[INPUT DATA — start]

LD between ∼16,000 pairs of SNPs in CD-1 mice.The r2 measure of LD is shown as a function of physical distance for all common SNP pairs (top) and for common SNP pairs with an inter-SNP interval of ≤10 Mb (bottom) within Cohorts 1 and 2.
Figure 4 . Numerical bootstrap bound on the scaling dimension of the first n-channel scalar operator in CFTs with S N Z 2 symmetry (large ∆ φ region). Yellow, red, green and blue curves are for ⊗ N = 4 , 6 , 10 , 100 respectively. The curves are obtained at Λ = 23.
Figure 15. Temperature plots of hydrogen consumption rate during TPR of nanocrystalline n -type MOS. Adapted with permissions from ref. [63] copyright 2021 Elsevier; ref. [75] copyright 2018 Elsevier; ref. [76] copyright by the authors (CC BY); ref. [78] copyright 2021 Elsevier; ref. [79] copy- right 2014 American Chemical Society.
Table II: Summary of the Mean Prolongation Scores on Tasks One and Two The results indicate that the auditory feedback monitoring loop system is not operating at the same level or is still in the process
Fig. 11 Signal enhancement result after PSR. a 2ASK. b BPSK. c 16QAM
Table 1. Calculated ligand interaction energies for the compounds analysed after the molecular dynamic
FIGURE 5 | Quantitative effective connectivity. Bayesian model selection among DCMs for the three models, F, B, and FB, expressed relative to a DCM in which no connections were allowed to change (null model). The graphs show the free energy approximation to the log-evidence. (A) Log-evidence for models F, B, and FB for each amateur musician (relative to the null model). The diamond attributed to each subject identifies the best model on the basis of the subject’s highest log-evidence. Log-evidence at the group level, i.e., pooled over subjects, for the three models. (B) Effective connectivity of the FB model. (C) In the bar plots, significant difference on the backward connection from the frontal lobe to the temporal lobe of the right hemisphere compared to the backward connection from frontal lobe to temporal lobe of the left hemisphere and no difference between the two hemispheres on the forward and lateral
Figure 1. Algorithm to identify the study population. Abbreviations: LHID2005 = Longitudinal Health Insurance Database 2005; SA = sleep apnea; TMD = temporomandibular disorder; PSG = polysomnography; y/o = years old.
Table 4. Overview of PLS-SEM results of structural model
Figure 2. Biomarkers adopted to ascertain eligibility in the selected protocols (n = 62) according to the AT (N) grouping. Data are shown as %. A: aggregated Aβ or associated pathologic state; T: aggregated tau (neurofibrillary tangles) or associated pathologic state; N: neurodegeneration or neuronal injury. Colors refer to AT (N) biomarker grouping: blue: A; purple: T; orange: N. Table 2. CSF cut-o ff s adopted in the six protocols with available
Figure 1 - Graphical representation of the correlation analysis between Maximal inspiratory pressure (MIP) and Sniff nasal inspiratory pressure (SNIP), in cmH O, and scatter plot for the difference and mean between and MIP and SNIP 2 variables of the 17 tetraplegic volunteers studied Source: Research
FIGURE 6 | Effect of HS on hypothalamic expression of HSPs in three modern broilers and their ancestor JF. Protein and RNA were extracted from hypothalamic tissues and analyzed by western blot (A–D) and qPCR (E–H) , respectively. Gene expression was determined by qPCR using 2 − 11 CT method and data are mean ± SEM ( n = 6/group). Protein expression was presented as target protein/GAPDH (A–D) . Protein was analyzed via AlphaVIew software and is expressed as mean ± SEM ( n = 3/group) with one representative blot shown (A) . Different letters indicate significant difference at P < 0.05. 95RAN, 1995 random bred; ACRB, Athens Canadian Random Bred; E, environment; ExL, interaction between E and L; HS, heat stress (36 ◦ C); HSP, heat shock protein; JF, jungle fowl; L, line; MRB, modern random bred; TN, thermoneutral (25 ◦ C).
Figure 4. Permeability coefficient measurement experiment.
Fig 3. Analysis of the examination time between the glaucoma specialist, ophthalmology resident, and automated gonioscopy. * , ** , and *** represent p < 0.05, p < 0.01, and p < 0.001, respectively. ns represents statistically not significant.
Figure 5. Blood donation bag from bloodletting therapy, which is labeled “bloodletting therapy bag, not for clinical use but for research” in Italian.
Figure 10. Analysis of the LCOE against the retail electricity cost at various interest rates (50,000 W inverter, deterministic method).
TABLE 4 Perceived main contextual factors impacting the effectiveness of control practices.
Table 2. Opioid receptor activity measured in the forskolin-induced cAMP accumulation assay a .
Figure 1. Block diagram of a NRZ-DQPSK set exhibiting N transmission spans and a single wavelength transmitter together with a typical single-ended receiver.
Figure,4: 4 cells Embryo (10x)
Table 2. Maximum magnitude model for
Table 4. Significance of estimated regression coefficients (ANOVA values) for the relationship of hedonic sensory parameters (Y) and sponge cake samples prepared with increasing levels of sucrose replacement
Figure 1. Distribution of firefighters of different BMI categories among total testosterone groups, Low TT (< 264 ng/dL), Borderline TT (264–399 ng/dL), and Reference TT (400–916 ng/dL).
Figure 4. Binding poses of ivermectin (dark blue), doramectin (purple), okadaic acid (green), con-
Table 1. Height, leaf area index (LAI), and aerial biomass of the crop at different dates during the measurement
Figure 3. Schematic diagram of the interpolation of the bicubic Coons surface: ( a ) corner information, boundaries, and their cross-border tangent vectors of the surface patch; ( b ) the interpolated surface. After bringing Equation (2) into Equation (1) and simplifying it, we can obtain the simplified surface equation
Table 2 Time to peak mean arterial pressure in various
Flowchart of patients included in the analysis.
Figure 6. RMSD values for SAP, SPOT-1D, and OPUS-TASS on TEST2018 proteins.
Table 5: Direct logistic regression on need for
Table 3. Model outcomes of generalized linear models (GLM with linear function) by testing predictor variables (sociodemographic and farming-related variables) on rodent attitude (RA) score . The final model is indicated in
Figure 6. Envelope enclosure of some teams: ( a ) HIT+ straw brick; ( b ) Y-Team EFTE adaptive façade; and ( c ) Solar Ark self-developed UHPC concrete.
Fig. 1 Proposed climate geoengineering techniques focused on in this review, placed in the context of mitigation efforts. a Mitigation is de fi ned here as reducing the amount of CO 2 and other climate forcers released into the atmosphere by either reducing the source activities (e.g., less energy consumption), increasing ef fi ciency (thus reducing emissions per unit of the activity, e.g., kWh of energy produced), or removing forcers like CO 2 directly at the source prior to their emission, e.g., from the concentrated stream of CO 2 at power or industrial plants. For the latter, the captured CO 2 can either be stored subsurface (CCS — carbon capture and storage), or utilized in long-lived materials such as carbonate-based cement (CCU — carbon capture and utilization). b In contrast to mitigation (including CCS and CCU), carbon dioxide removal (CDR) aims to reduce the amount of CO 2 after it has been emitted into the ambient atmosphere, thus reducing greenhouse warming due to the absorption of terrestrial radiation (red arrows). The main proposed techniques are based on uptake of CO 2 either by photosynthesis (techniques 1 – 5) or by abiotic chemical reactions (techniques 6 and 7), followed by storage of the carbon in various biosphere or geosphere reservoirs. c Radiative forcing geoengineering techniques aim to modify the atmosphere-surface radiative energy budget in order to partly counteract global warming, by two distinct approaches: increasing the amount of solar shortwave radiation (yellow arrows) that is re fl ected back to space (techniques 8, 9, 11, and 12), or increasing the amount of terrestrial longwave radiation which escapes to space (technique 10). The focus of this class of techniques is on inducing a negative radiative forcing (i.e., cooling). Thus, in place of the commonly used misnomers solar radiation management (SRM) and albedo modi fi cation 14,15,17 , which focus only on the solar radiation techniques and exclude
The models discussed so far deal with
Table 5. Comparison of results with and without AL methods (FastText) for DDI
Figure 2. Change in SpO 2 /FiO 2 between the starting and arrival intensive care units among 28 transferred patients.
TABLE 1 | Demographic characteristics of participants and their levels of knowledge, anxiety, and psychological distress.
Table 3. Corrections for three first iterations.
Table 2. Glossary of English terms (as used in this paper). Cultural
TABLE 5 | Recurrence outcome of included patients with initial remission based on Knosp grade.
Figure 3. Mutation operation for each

[INPUT DATA — finish]

_EXERCISE PROMPT_
Your task is to repeat every entry above exactly.

_RESPONSE BELOW_
LD between ∼16,000 pairs of SNPs in CD-1 mice.The r2 measure of LD is shown as a function of physical distance for all common SNP pairs (top) and for common SNP pairs with an inter-SNP interval of ≤10 Mb (bottom) within Cohorts 1 and 2.
Figure 4 . Numerical bootstrap bound on the scaling dimension of the first n-channel scalar operator in CFTs with S N Z 2 symmetry (large ∆ φ region). Yellow, red, green and blue curves are for ⊗ N = 4 , 6 , 10 , 100 respectively. The curves are obtained at Λ = 23.
Figure 15. Temperature plots of hydrogen consumption rate during TPR of nanocrystalline n -type MOS. Adapted with permissions from ref. [63] copyright 2021 Elsevier; ref. [75] copyright 2018 Elsevier; ref. [76] copyright by the authors (CC BY); ref. [78] copyright 2021 Elsevier; ref. [79] copy- right 2014 American Chemical Society.
Table II: Summary of the Mean Prolongation Scores on Tasks One and Two The results indicate that the auditory feedback monitoring loop system is not operating at the same level or is still in the process
Fig. 11 Signal enhancement result after PSR. a 2ASK. b BPSK. c 16QAM
Table 1. Calculated ligand interaction energies for the compounds analysed after the molecular dynamic
FIGURE 5 | Quantitative effective connectivity. Bayesian model selection among DCMs for the three models, F, B, and FB, expressed relative to a DCM in which no connections were allowed to change (null model). The graphs show the free energy approximation to the log-evidence. (A) Log-evidence for models F, B, and FB for each amateur musician (relative to the null model). The diamond attributed to each subject identifies the best model on the basis of the subject’s highest log-evidence. Log-evidence at the group level, i.e., pooled over subjects, for the three models. (B) Effective connectivity of the FB model. (C) In the bar plots, significant difference on the backward connection from the frontal lobe to the temporal lobe of the right hemisphere compared to the backward connection from frontal lobe to temporal lobe of the left hemisphere and no difference between the two hemispheres on the forward and lateral
Figure 1. Algorithm to identify the study population. Abbreviations: LHID2005 = Longitudinal Health Insurance Database 2005; SA = sleep apnea; TMD = temporomandibular disorder; PSG = polysomnography; y/o = years old.
Table 4. Overview of PLS-SEM results of structural model
Figure 2. Biomarkers adopted to ascertain eligibility in the selected protocols (n = 62) according to the AT (N) grouping. Data are shown as %. A: aggregated Aβ or associated pathologic state; T: aggregated tau (neurofibrillary tangles) or associated pathologic state; N: neurodegeneration or neuronal injury. Colors refer to AT (N) biomarker grouping: blue: A; purple: T; orange: N. Table 2. CSF cut-o ff s adopted in the six protocols with available
Figure 1 - Graphical representation of the correlation analysis between Maximal inspiratory pressure (MIP) and Sniff nasal inspiratory pressure (SNIP), in cmH O, and scatter plot for the difference and mean between and MIP and SNIP 2 variables of the 17 tetraplegic volunteers studied Source: Research
FIGURE 6 | Effect of HS on hypothalamic expression of HSPs in three modern broilers and their ancestor JF. Protein and RNA were extracted from hypothalamic tissues and analyzed by western blot (A–D) and qPCR (E–H) , respectively. Gene expression was determined by qPCR using 2 − 11 CT method and data are mean ± SEM ( n = 6/group). Protein expression was presented as target protein/GAPDH (A–D) . Protein was analyzed via AlphaVIew software and is expressed as mean ± SEM ( n = 3/group) with one representative blot shown (A) . Different letters indicate significant difference at P < 0.05. 95RAN, 1995 random bred; ACRB, Athens Canadian Random Bred; E, environment; ExL, interaction between E and L; HS, heat stress (36 ◦ C); HSP, heat shock protein; JF, jungle fowl; L, line; MRB, modern random bred; TN, thermoneutral (25 ◦ C).
Figure 4. Permeability coefficient measurement experiment.
Fig 3. Analysis of the examination time between the glaucoma specialist, ophthalmology resident, and automated gonioscopy. * , ** , and *** represent p < 0.05, p < 0.01, and p < 0.001, respectively. ns represents statistically not significant.
Figure 5. Blood donation bag from bloodletting therapy, which is labeled “bloodletting therapy bag, not for clinical use but for research” in Italian.
Figure 10. Analysis of the LCOE against the retail electricity cost at various interest rates (50,000 W inverter, deterministic method).
TABLE 4 Perceived main contextual factors impacting the effectiveness of control practices.
Table 2. Opioid receptor activity measured in the forskolin-induced cAMP accumulation assay a .
Figure 1. Block diagram of a NRZ-DQPSK set exhibiting N transmission spans and a single wavelength transmitter together with a typical single-ended receiver.
Figure,4: 4 cells Embryo (10x)
Table 2. Maximum magnitude model for
Table 4. Significance of estimated regression coefficients (ANOVA values) for the relationship of hedonic sensory parameters (Y) and sponge cake samples prepared with increasing levels of sucrose replacement
Figure 1. Distribution of firefighters of different BMI categories among total testosterone groups, Low TT (< 264 ng/dL), Borderline TT (264–399 ng/dL), and Reference TT (400–916 ng/dL).
Figure 4. Binding poses of ivermectin (dark blue), doramectin (purple), okadaic acid (green), con-
Table 1. Height, leaf area index (LAI), and aerial biomass of the crop at different dates during the measurement
Figure 3. Schematic diagram of the interpolation of the bicubic Coons surface: ( a ) corner information, boundaries, and their cross-border tangent vectors of the surface patch; ( b ) the interpolated surface. After bringing Equation (2) into Equation (1) and simplifying it, we can obtain the simplified surface equation
Table 2 Time to peak mean arterial pressure in various
Flowchart of patients included in the analysis.
Figure 6. RMSD values for SAP, SPOT-1D, and OPUS-TASS on TEST2018 proteins.
Table 5: Direct logistic regression on need for
Table 3. Model outcomes of generalized linear models (GLM with linear function) by testing predictor variables (sociodemographic and farming-related variables) on rodent attitude (RA) score . The final model is indicated in
Figure 6. Envelope enclosure of some teams: ( a ) HIT+ straw brick; ( b ) Y-Team EFTE adaptive façade; and ( c ) Solar Ark self-developed UHPC concrete.
Fig. 1 Proposed climate geoengineering techniques focused on in this review, placed in the context of mitigation efforts. a Mitigation is de fi ned here as reducing the amount of CO 2 and other climate forcers released into the atmosphere by either reducing the source activities (e.g., less energy consumption), increasing ef fi ciency (thus reducing emissions per unit of the activity, e.g., kWh of energy produced), or removing forcers like CO 2 directly at the source prior to their emission, e.g., from the concentrated stream of CO 2 at power or industrial plants. For the latter, the captured CO 2 can either be stored subsurface (CCS — carbon capture and storage), or utilized in long-lived materials such as carbonate-based cement (CCU — carbon capture and utilization). b In contrast to mitigation (including CCS and CCU), carbon dioxide removal (CDR) aims to reduce the amount of CO 2 after it has been emitted into the ambient atmosphere, thus reducing greenhouse warming due to the absorption of terrestrial radiation (red arrows). The main proposed techniques are based on uptake of CO 2 either by photosynthesis (techniques 1 – 5) or by abiotic chemical reactions (techniques 6 and 7), followed by storage of the carbon in various biosphere or geosphere reservoirs. c Radiative forcing geoengineering techniques aim to modify the atmosphere-surface radiative energy budget in order to partly counteract global warming, by two distinct approaches: increasing the amount of solar shortwave radiation (yellow arrows) that is re fl ected back to space (techniques 8, 9, 11, and 12), or increasing the amount of terrestrial longwave radiation which escapes to space (technique 10). The focus of this class of techniques is on inducing a negative radiative forcing (i.e., cooling). Thus, in place of the commonly used misnomers solar radiation management (SRM) and albedo modi fi cation 14,15,17 , which focus only on the solar radiation techniques and exclude
The models discussed so far deal with
Table 5. Comparison of results with and without AL methods (FastText) for DDI
Figure 2. Change in SpO 2 /FiO 2 between the starting and arrival intensive care units among 28 transferred patients.
TABLE 1 | Demographic characteristics of participants and their levels of knowledge, anxiety, and psychological distress.
Table 3. Corrections for three first iterations.
Table 2. Glossary of English terms (as used in this paper). Cultural
TABLE 5 | Recurrence outcome of included patients with initial remission based on Knosp grade.
Figure 3. Mutation operation for each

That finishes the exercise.